In de beginjaren werd door de pers weinig aandacht besteed aan deze nieuwe sport. Men vond het spel te revolutionair, dit had weer te maken met het samenspelen van mannen en vrouwen in één ploeg. Nog steeds vond men dat vrouwen niet aan sport moesten doen. Maar zo rond 1911 werd steeds meer aandacht besteed in de dagbladen aan korfbal. Hierdoor kwam meer bekendheid in andere delen van het land en in de buurlanden.

1928 olympische spelen

Korfbal internationaal

Toen in Nederland korfbal voet aan de grond gekregen had probeerde Nico Broeckhuysen het korfbal in het buitenland te propageren.

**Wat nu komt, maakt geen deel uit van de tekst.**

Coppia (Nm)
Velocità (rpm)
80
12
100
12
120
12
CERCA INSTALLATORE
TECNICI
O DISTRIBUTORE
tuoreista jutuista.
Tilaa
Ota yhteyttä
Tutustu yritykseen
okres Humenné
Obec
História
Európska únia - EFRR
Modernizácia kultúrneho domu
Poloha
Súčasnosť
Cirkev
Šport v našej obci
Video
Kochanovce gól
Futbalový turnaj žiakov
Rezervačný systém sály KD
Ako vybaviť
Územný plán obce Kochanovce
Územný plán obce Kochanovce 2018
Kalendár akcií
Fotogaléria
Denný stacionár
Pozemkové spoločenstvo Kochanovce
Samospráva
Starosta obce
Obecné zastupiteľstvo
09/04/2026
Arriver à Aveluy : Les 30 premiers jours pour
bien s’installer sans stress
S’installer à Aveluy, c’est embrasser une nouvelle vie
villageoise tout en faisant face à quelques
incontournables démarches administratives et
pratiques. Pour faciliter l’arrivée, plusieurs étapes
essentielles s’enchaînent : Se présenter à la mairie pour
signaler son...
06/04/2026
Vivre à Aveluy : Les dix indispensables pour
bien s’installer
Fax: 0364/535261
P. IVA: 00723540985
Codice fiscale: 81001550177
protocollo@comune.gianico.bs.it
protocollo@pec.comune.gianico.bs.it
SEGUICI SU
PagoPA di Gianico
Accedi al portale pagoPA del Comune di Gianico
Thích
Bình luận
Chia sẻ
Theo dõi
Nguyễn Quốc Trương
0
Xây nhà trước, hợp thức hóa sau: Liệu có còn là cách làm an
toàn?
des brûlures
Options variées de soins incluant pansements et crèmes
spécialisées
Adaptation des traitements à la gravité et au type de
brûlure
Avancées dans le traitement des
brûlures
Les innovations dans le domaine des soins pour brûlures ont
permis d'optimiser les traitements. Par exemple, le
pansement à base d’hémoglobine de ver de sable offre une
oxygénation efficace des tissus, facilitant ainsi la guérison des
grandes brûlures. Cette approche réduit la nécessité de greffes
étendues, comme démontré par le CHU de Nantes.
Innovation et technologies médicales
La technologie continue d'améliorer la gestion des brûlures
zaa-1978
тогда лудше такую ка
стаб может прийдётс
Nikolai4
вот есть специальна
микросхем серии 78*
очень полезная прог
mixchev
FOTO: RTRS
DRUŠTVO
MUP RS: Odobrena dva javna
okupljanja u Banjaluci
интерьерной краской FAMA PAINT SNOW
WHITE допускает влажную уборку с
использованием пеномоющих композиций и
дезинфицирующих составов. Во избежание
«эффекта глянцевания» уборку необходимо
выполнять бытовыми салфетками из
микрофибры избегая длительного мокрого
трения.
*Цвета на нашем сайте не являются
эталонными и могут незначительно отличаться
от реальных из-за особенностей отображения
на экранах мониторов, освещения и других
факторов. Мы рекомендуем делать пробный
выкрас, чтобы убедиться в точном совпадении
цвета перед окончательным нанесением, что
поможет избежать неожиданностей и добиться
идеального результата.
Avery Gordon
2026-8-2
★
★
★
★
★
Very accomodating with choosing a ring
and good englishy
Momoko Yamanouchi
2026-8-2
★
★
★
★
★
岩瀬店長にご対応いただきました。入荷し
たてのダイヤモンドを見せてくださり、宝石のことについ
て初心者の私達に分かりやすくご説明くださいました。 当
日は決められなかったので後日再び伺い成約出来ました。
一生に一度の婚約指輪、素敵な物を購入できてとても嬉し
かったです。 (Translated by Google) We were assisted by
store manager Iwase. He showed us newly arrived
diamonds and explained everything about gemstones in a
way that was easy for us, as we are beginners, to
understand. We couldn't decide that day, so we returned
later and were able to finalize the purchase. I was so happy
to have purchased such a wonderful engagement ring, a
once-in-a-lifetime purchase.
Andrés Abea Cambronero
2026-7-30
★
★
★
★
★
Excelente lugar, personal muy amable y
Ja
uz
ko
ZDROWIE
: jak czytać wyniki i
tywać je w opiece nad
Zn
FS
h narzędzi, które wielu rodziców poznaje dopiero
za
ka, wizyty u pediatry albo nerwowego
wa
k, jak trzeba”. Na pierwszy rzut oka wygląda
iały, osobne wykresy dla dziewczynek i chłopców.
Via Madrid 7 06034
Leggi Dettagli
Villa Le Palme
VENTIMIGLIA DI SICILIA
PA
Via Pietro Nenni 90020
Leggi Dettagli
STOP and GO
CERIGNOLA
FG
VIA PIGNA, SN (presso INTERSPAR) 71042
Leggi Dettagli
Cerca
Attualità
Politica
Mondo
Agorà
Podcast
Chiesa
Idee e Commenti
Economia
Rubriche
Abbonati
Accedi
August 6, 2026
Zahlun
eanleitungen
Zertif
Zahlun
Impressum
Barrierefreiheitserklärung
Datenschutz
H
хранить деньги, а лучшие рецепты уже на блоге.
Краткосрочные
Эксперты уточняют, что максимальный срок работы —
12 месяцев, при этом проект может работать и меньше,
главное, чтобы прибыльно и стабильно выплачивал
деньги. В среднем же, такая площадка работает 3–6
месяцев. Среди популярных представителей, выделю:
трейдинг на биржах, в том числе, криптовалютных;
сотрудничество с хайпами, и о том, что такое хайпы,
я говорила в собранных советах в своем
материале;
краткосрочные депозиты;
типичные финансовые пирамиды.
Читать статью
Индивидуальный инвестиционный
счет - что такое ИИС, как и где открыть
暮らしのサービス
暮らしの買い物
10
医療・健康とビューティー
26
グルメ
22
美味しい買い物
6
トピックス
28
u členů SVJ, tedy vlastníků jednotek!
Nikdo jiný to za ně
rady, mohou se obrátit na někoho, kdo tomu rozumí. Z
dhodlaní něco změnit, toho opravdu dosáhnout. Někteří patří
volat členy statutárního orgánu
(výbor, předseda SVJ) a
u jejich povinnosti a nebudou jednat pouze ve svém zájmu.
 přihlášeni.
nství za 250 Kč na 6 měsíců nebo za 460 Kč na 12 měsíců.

In België kreeg korfbal meer bekendheid en daar begon de sport te groeien, in 1921 werd de Belgische Korfbalbond opgericht. De eerste interlands waren demonstratiewedstrijden tegen Nederland tijdens de Olympische Spelen van 1920 in Antwerpen en opnieuw vond een demonstratiewedstrijd plaats tijdens de Olympische Spelen, maar nu van Amsterdam in 1928. Dit was om de korfbalsport uitgebreider onder de aandacht te brengen. Het korfbal is geen Olympische Sport maar wel erkend door het I.O.C. (Internationaal Olympisch Comité) en heeft nog steeds een Olympische status. Misschien wordt het ooit Olympisch!!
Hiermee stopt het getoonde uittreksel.